Start of Exercise input

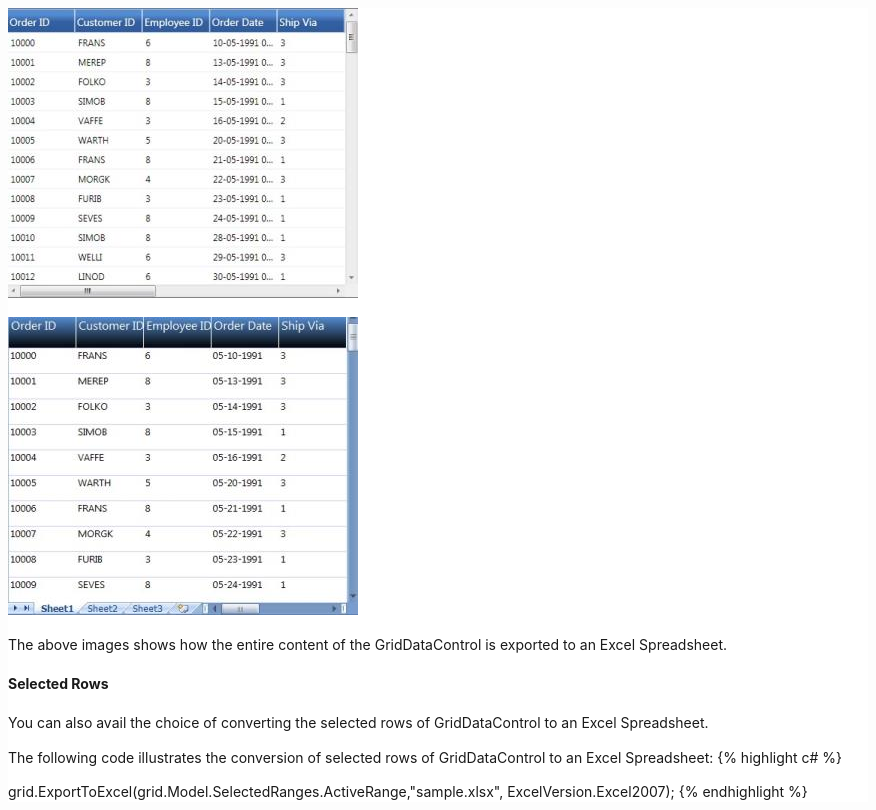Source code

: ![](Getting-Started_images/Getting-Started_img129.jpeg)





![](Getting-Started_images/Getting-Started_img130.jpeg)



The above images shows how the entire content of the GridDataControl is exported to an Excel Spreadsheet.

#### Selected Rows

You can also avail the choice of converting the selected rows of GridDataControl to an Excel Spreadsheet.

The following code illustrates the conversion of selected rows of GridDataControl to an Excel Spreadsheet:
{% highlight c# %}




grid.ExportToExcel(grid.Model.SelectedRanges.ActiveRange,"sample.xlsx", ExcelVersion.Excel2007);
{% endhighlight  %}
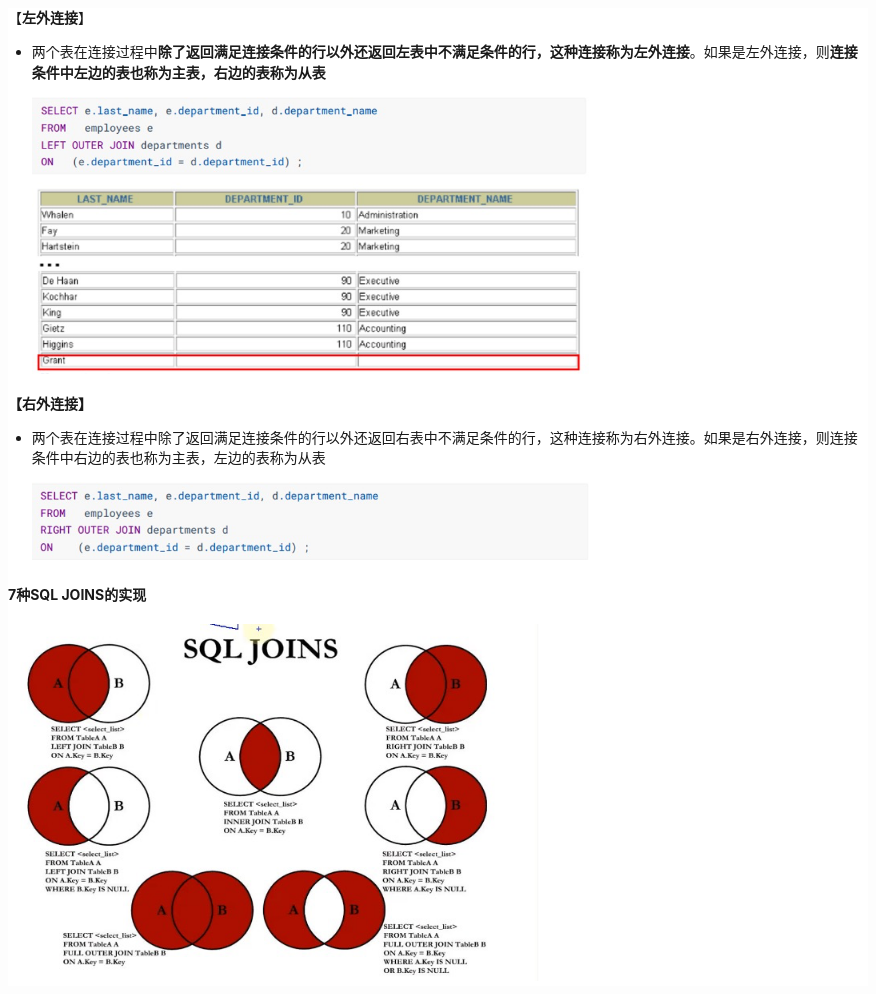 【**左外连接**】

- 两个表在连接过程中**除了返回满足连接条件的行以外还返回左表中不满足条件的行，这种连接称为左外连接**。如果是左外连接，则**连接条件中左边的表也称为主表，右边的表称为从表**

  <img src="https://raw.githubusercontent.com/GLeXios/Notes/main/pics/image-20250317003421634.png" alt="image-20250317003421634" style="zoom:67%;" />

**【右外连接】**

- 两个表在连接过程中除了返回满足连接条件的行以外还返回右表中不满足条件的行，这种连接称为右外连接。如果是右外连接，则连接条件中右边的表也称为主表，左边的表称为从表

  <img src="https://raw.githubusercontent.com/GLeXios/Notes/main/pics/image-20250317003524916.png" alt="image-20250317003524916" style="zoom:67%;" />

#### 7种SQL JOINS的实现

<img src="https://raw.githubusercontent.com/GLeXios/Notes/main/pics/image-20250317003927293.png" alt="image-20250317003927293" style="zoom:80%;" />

End of Exercise input
Start of Exercise input

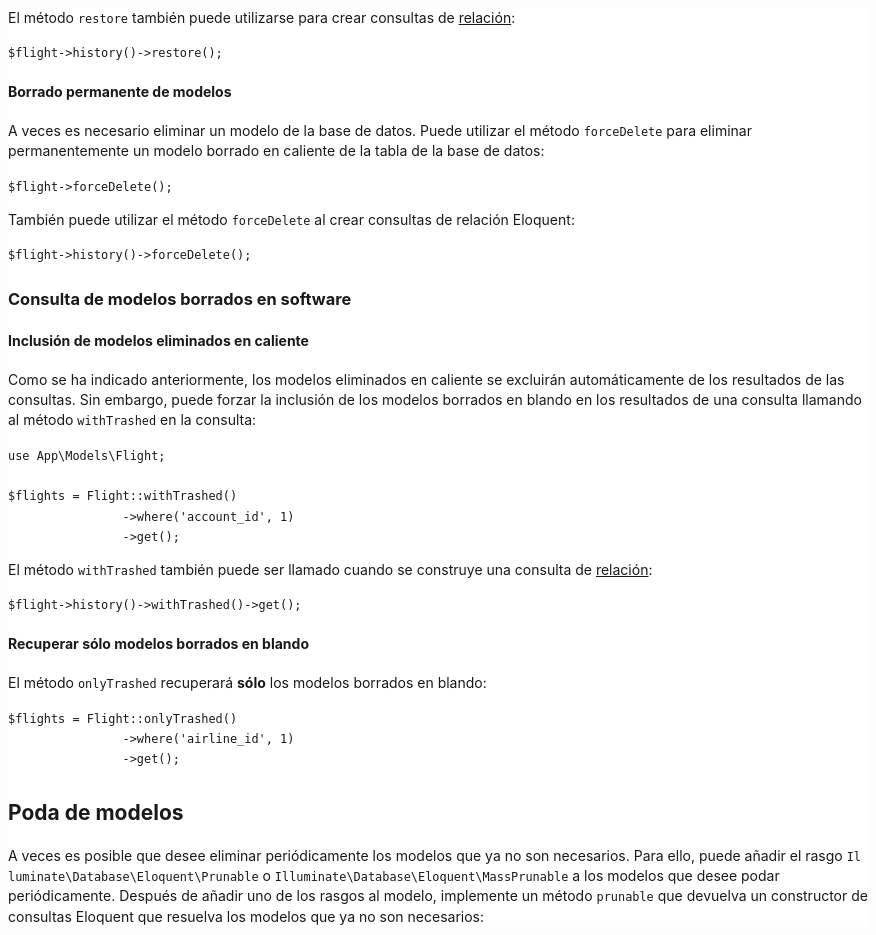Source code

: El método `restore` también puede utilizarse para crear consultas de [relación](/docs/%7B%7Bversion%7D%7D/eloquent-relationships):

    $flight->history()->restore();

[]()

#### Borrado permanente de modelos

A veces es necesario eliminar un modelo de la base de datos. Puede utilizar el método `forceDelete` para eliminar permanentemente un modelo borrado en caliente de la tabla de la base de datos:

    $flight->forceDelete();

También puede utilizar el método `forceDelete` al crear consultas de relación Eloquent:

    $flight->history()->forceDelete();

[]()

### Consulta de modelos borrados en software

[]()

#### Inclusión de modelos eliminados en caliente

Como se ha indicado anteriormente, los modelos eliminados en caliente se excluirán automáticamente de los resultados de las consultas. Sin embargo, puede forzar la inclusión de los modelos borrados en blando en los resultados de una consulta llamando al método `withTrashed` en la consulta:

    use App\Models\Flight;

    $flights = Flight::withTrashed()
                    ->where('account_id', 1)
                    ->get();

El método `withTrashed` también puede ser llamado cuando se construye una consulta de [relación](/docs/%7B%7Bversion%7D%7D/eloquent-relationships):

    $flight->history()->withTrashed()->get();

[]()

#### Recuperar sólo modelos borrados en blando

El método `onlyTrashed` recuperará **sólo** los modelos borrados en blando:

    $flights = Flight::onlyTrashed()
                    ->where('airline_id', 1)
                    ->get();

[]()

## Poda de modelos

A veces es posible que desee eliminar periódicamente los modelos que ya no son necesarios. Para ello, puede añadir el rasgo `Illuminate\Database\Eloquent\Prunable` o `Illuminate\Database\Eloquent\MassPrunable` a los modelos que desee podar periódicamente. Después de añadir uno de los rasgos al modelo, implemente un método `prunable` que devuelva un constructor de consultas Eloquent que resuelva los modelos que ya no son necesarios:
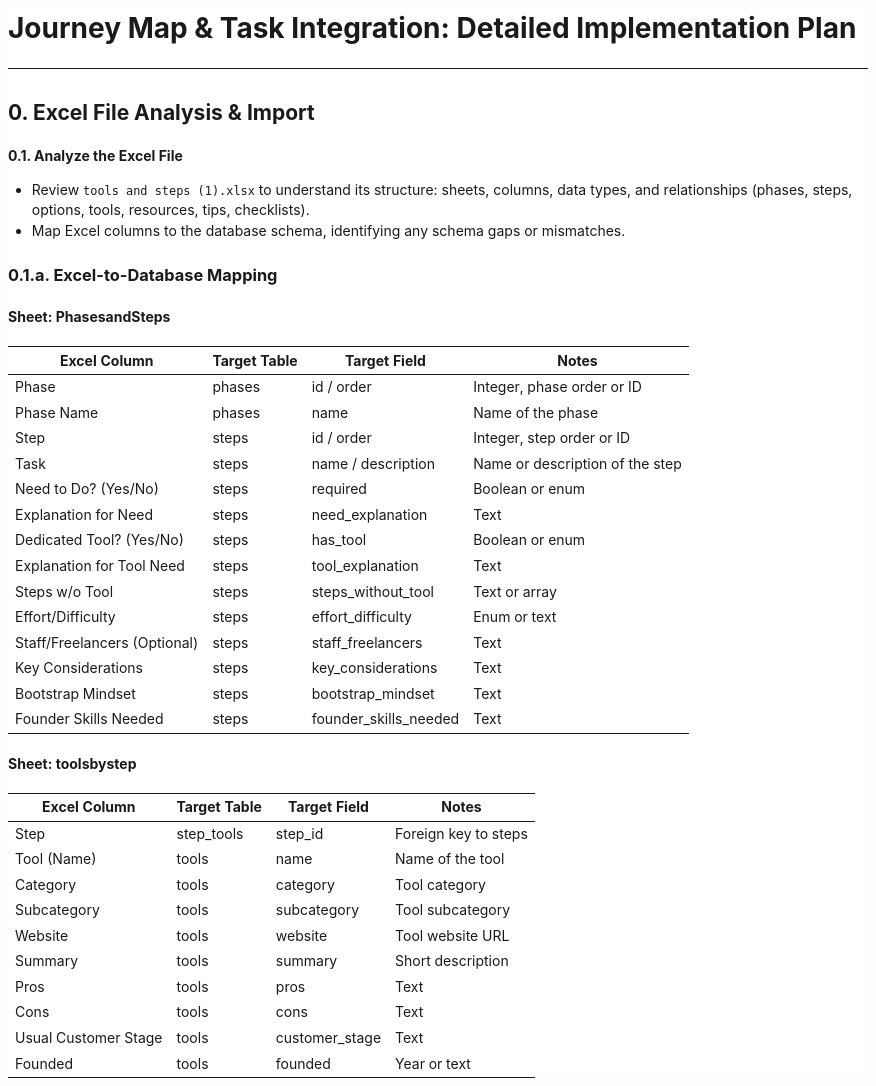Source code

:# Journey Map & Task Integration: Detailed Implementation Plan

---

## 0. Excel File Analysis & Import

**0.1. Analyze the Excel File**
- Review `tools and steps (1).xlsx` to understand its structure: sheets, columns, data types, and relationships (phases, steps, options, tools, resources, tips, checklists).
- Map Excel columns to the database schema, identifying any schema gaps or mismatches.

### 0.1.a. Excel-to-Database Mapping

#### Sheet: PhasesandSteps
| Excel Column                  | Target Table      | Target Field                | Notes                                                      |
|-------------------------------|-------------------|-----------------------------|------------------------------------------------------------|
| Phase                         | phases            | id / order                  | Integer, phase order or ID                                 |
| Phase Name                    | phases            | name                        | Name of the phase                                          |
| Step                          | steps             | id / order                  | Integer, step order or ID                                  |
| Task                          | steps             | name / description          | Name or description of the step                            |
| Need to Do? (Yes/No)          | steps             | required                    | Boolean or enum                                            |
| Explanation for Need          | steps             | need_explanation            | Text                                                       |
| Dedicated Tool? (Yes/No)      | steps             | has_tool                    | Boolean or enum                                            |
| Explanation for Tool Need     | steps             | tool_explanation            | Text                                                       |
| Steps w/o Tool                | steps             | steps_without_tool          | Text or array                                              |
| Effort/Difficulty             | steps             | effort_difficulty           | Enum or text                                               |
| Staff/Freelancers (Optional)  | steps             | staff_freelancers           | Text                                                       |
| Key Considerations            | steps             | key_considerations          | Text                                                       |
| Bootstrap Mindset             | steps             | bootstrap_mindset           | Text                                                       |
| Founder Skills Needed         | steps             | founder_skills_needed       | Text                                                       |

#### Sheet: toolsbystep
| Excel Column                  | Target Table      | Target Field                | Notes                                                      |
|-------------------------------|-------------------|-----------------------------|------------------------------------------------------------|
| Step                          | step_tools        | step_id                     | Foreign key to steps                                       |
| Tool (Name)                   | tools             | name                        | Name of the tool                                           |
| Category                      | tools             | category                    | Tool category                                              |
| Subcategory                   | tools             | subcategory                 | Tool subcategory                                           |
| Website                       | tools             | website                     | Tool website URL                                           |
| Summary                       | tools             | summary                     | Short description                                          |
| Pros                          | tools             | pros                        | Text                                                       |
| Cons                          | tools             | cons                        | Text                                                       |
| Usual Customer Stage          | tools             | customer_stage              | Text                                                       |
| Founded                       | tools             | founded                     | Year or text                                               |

End of Exercise input

Find each line in the listing above that contains the string "xlsx", and copy those lines out.

grid.ExportToExcel(grid.Model.SelectedRanges.ActiveRange,"sample.xlsx", ExcelVersion.Excel2007);
- Review `tools and steps (1).xlsx` to understand its structure: sheets, columns, data types, and relationships (phases, steps, options, tools, resources, tips, checklists).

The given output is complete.